SELECTION
++++++++++++++++++++
This course offers a broad description and examination of the psychology of behavior at work, including the major theories, their applications in the work place, and research investigations of both. The course will examine job analysis, employee selection, employee training, the performance appraisal process, worker motivation, job satisfaction, worker stress, groups and teams, leadership, and human factors. A thorough understanding of social scientific research methods and current psychological research findings are emphasized.
This course requires a service-learning activity. Service-learning is an educational philosophy whose goal is to enhance student learning in a more profound and lasting way by having students engage in experiential learning in a real world context.
Other notable goals of service-learning include:
- Service-learning takes place in the context of charitable community development work or a social change project.
- Service-learning benefits the community and is directly linked to course curriculum, content, and goals, and it entails ongoing self reflection exercises through which students:
- Reflect on the social context of the learning process
- Analyze their own relationships to other people and the world
- Challenge their own assumptions about social problems and issues
- Cultivate a more committed sense of civic responsibility and ethical sense of personal agency.
++++++++++++++++++++
GIVEN DATA
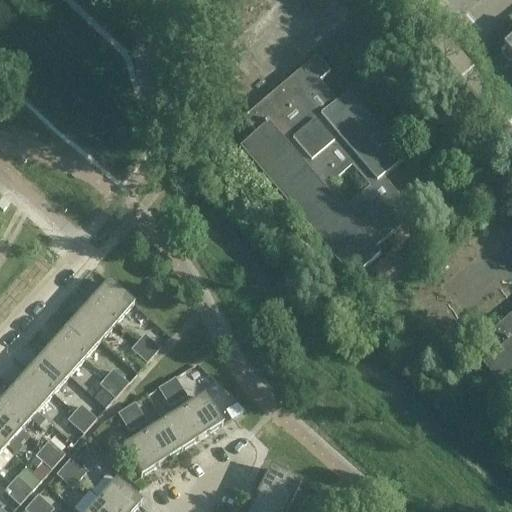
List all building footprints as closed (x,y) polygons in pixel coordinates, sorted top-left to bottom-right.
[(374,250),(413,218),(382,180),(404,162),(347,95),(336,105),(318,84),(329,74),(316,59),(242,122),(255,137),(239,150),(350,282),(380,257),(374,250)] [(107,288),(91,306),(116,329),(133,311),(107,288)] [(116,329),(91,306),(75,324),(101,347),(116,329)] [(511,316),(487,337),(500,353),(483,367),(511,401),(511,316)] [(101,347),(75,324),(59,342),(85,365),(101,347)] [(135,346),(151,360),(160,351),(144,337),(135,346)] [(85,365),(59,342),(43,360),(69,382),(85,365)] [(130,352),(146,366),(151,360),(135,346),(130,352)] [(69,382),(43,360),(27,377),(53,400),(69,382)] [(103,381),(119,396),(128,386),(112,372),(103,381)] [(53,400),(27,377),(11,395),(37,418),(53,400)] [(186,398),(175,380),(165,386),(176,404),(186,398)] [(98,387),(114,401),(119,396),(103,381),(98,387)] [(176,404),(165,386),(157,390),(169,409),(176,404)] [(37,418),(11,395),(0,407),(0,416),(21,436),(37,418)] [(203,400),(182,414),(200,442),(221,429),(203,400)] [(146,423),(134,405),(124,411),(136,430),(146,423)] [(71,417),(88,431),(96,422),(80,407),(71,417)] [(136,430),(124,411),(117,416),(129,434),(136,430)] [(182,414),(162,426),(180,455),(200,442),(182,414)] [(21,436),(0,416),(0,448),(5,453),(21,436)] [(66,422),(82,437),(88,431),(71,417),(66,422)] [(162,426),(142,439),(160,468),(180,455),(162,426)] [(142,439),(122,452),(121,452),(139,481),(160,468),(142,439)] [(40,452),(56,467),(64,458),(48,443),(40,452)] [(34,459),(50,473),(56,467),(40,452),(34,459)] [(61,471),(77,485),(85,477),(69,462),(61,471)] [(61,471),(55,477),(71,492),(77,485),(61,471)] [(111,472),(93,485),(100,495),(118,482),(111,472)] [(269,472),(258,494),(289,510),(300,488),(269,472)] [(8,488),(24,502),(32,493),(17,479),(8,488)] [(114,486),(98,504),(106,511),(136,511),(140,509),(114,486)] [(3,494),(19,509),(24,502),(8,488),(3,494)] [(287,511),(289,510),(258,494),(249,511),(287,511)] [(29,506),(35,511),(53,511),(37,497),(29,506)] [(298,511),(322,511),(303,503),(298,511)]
++++++++++++++++++++
WORK TO DO
A – Using the course description, decide whether each statement below agrees with it. Answer yes or no for each and quote the words that decide it.
(i) The course requires a service-learning activity.
(ii) Worker stress is among the topics the course will examine.
(iii) Service-learning is described as separate from the course curriculum.
B – Summarize the course description in two sentences.
C – From the course description, return the part that opens with the words containing "- Service-learning benefits" and closes with "of personal agency.".

ANSWERS TO EACH TASK
A –
(i) Yes: "This course requires a service-learning activity."
(ii) Yes: "The course will examine job analysis, employee selection, employee training, the performance appraisal process, worker motivation, job satisfaction, worker stress"
(iii) No: "is directly linked to course curriculum, content, and goals"

B – The course examines the psychology of behavior at work, including its major theories, their workplace applications, and the research on both, with emphasis on social scientific research methods and current findings. It also requires a service-learning activity, which is linked to the course curriculum, benefits the community, and involves ongoing self-reflection exercises.

C –
- Service-learning benefits the community and is directly linked to course curriculum, content, and goals, and it entails ongoing self reflection exercises through which students:
- Reflect on the social context of the learning process
- Analyze their own relationships to other people and the world
- Challenge their own assumptions about social problems and issues
- Cultivate a more committed sense of civic responsibility and ethical sense of personal agency.